Arafat died, Abbas became president, Salam Fayyad was appointed prime minister. Israel built the separation barrier, continued to build settlements, and yet terrorism was defeated. The Israeli security forces and the determination of Abbas and Fayyad together earn the success of security in the West Bank.
The Israeli demand for Palestinian recognition of Israel as the nation state of the Jewish people was born in Annapolis in 2007 by a new demand by Tzipi Livni. In September 1993 Arafat wrote to Rabin that “The PLO recognizes the right of the State of Israel to exist in peace and security.” In 1993 that statement was sufficient to launch a peace process. In 2007, after the second intifada, it was no longer enough for Israel.
The refusal of the Palestinians to recognize the legitimate right of the Jewish people to a state of the own added substance to the Israeli claim there is no partner for peace. But Palestinians answered that recognition of Israel as the Jewish nation state would deny the one million Palestinian citizens of Israel their birthright in their own state. They also said that such recognition would remove their right to put the issue of refugees on the negotiating table.
Additional issues contribute to the lack of belief that there is a partner. Jerusalem, for instance. The Palestinians claim that Israel is forcing Palestinians to move out of their neighborhoods and is replacing them with Jews. This is happening in Silwan and in Sheikh Jarah. Palestinians complain that Israel denies Muslims the right to pray freely at Al Aqsa Mosque.
Israelis hold fast to the statements made by Palestinian leaders, including Arafat, that Jews have no connection to Jerusalem. Arafat once said that the Jewish Temple was never in Jerusalem. Jews will never forgive him for that.
Education and incitement is another area that both sides latch on to to prove the “no partner” assertion. It is no real challenge to find evidence of incitement on both sides – rabbis, sheikhs, politicians and the media all make generous contributions to spreading hate. Regarding education, Israel’s textbooks are better than Palestinian in terms of teaching something positive about the other side, but both sides suffer greatly from the crime of omission.

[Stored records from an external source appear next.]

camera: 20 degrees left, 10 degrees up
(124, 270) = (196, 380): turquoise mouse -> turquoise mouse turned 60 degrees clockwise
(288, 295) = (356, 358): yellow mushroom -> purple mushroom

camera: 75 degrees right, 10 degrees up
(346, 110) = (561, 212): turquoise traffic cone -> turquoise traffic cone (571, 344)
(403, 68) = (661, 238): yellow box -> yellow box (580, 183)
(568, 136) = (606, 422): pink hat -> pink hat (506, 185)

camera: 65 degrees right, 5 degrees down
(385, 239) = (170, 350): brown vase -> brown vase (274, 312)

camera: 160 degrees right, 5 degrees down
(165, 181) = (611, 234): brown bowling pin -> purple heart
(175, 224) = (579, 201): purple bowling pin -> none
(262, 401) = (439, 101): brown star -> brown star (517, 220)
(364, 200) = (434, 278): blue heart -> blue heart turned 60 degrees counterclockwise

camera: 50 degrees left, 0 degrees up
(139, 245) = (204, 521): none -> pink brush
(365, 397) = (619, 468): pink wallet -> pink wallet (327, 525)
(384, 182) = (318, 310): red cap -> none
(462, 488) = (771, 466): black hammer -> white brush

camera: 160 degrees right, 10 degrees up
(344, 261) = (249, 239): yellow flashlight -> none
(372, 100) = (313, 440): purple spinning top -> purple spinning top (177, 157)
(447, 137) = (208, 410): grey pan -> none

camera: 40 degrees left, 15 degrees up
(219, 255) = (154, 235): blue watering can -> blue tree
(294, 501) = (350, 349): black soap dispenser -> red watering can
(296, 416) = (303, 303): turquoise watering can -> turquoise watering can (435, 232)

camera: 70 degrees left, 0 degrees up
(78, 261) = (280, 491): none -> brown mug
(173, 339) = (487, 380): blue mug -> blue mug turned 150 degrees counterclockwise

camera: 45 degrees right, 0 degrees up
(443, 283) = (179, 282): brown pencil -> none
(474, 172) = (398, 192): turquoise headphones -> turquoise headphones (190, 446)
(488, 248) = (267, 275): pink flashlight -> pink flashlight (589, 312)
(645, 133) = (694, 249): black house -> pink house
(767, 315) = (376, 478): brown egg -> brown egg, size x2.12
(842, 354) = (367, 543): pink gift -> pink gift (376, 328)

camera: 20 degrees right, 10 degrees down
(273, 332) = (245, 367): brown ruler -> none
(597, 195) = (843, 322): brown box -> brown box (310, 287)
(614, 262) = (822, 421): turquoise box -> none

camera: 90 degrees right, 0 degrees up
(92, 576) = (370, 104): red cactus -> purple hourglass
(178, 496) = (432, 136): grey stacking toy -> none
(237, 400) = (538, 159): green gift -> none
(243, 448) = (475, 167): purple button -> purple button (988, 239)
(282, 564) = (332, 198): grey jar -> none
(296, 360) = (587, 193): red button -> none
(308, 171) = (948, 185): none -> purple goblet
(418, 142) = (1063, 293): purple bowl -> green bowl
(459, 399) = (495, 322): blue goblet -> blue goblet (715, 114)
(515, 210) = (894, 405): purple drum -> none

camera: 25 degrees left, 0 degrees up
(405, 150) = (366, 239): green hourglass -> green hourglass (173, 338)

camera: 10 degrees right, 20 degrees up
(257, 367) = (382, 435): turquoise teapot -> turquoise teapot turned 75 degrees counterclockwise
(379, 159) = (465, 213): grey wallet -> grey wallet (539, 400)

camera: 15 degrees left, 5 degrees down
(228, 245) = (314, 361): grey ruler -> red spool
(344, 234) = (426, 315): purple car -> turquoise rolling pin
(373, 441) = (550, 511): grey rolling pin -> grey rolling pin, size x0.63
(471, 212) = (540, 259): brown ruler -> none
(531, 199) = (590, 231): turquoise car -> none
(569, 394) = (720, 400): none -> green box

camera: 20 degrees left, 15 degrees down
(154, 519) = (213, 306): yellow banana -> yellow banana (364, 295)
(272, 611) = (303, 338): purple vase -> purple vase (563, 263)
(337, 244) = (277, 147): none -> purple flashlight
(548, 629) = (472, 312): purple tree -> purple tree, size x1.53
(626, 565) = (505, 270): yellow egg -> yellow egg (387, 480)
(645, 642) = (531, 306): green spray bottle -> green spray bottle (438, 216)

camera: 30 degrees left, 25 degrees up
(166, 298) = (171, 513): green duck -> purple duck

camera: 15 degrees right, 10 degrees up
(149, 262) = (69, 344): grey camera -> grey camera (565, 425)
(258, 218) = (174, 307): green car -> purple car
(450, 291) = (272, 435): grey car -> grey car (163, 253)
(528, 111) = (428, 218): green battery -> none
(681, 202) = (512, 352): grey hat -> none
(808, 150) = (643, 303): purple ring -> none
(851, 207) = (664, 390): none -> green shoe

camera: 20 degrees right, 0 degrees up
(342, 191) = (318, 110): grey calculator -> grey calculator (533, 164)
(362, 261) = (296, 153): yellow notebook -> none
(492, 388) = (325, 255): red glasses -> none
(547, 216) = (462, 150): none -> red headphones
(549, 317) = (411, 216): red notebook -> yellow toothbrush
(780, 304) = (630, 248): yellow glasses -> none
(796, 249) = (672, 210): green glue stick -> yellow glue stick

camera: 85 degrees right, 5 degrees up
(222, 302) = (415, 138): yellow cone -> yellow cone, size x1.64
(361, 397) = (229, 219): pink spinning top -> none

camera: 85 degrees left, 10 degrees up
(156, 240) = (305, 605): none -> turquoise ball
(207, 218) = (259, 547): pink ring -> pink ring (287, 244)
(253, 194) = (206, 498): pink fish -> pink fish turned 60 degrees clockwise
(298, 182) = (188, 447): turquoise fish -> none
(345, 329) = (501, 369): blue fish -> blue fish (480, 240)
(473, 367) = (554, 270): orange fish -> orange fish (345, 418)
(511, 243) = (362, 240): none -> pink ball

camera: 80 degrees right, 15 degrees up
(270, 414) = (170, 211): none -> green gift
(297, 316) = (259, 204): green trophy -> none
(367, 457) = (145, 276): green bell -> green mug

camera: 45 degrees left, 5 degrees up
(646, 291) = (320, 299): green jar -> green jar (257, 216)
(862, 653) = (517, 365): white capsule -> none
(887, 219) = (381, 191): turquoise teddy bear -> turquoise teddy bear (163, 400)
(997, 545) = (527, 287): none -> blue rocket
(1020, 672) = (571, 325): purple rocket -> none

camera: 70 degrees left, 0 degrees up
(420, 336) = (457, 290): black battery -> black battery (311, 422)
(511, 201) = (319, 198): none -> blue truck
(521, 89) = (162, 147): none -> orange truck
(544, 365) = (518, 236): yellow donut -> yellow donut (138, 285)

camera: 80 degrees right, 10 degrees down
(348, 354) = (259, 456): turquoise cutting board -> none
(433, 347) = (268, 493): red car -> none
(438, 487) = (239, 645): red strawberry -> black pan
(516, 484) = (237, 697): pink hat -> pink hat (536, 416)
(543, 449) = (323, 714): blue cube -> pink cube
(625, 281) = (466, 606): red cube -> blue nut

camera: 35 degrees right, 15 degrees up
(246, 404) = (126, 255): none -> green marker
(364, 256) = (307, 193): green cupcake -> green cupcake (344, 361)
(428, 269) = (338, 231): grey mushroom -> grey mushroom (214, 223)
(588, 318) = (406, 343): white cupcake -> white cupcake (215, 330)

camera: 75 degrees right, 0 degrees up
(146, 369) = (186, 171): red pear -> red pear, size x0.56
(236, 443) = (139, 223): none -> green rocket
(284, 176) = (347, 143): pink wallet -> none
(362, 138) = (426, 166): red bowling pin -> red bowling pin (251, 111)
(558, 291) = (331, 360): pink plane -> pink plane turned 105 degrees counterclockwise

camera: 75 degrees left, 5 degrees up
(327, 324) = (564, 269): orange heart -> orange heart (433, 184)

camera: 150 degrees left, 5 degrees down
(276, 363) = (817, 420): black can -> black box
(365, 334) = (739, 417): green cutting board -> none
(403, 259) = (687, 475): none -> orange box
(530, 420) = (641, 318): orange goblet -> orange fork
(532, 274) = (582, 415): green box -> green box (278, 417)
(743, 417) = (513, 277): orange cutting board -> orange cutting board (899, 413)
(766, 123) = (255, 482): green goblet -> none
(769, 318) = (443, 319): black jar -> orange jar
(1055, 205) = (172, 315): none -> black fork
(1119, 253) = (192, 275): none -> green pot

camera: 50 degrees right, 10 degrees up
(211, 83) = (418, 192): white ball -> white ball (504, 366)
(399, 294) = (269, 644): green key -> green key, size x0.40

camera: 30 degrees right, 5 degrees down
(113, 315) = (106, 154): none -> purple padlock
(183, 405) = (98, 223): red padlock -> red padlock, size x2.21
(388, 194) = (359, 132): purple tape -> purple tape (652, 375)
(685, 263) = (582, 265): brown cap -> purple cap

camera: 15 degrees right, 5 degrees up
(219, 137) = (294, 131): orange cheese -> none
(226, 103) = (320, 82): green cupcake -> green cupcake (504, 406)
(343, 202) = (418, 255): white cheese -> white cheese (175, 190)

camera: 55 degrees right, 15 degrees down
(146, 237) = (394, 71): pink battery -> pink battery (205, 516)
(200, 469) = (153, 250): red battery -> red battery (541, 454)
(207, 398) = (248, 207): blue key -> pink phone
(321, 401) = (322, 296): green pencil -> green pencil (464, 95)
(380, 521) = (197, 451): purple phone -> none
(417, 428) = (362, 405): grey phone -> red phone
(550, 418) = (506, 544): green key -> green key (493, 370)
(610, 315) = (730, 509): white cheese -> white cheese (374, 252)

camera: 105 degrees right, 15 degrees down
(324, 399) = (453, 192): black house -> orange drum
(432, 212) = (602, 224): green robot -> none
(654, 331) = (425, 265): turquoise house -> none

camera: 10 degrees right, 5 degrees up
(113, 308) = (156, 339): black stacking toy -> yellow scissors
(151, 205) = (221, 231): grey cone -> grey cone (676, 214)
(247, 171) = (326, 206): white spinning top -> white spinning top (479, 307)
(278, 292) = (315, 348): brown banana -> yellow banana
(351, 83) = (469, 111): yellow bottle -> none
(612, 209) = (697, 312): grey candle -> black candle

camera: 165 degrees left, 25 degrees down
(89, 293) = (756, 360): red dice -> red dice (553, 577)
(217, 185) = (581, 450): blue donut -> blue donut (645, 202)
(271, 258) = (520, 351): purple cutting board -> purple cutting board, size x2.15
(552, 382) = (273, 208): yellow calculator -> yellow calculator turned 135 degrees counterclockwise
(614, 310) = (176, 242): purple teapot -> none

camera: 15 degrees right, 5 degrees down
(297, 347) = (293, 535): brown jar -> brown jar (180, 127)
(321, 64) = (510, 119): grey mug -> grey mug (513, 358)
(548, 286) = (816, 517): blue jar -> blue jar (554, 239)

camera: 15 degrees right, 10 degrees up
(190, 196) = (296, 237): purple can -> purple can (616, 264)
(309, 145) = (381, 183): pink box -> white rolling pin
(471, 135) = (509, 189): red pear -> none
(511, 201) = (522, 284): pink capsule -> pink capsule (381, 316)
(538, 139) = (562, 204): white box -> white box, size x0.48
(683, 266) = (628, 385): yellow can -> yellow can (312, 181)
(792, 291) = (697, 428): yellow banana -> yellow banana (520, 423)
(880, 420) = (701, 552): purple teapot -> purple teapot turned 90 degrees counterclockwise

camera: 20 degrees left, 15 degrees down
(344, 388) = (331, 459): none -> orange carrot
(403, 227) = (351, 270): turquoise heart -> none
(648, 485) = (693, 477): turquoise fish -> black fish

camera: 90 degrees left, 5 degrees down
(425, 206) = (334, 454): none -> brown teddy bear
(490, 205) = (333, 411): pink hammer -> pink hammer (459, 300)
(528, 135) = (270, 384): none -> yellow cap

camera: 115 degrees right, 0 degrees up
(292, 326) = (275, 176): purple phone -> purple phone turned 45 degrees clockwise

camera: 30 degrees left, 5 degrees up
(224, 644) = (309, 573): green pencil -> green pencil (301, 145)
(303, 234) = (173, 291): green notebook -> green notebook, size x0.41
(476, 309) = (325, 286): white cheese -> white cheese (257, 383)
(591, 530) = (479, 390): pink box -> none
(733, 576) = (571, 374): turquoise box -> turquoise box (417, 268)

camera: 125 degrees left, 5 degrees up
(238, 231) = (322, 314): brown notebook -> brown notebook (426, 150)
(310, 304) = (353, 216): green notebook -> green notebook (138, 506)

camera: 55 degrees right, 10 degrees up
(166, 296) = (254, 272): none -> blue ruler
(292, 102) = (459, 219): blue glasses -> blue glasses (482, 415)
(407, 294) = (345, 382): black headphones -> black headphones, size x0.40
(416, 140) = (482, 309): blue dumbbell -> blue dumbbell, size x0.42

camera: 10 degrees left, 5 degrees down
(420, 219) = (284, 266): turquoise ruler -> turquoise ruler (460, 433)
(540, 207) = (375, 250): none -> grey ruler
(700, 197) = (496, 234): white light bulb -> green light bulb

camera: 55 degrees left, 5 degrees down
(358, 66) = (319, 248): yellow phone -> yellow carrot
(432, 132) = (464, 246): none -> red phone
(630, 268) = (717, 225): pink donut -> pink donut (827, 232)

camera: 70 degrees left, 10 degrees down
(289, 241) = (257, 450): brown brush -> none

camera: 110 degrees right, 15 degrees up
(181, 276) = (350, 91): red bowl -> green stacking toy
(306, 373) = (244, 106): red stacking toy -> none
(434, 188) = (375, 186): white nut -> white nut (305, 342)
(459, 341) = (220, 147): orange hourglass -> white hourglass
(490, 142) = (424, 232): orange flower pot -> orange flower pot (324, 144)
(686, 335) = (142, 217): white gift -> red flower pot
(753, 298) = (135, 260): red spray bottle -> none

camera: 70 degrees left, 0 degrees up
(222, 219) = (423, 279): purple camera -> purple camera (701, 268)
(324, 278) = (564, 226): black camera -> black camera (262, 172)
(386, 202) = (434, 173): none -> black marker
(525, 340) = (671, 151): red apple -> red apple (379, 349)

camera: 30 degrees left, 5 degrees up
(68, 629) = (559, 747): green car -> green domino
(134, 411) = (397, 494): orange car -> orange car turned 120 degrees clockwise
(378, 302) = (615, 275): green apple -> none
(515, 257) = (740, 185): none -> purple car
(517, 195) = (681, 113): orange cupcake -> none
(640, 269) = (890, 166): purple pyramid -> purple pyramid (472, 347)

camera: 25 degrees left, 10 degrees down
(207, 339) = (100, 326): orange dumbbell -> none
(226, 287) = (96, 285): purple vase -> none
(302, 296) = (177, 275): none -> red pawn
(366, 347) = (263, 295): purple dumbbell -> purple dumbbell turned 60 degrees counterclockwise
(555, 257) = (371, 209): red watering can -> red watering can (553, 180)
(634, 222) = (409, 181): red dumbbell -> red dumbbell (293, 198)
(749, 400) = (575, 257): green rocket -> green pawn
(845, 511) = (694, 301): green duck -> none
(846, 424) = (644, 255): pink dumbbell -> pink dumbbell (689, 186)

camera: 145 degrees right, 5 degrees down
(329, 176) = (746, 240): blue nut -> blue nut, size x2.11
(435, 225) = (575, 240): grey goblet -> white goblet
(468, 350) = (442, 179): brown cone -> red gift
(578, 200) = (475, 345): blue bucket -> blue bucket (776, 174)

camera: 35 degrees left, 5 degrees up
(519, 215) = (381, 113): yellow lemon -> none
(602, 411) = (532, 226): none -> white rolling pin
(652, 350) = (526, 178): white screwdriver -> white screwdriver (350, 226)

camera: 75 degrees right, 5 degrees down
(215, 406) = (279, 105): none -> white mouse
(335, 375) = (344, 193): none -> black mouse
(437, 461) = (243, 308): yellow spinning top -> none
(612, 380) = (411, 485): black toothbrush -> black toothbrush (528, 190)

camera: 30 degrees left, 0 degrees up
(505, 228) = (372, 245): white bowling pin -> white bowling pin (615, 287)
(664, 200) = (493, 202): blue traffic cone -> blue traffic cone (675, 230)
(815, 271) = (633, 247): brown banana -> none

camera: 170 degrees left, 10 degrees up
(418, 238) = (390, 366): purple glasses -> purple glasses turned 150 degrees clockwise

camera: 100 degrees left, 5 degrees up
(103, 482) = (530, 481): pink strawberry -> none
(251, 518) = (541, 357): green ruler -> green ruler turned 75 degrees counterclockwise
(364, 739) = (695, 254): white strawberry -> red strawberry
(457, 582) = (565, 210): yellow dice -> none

The serious challenge is not in proving the lack of partners but in changing the course of history and taking steps to create the partnership that is necessary to make peace. It is possible to build partnership.
The basic desire for real peace is genuine on both sides, despite what most Israelis and Palestinians think. I travel on both sides of the conflict and I hear both peoples speak their truths.
Gershon Baskin is the co-chairman of IPCRI, the Israel Palestine Center for Research and Information, a columnist for The Jerusalem Post and the initiator and negotiator of the secret back channel for the release of Gilad Schalit.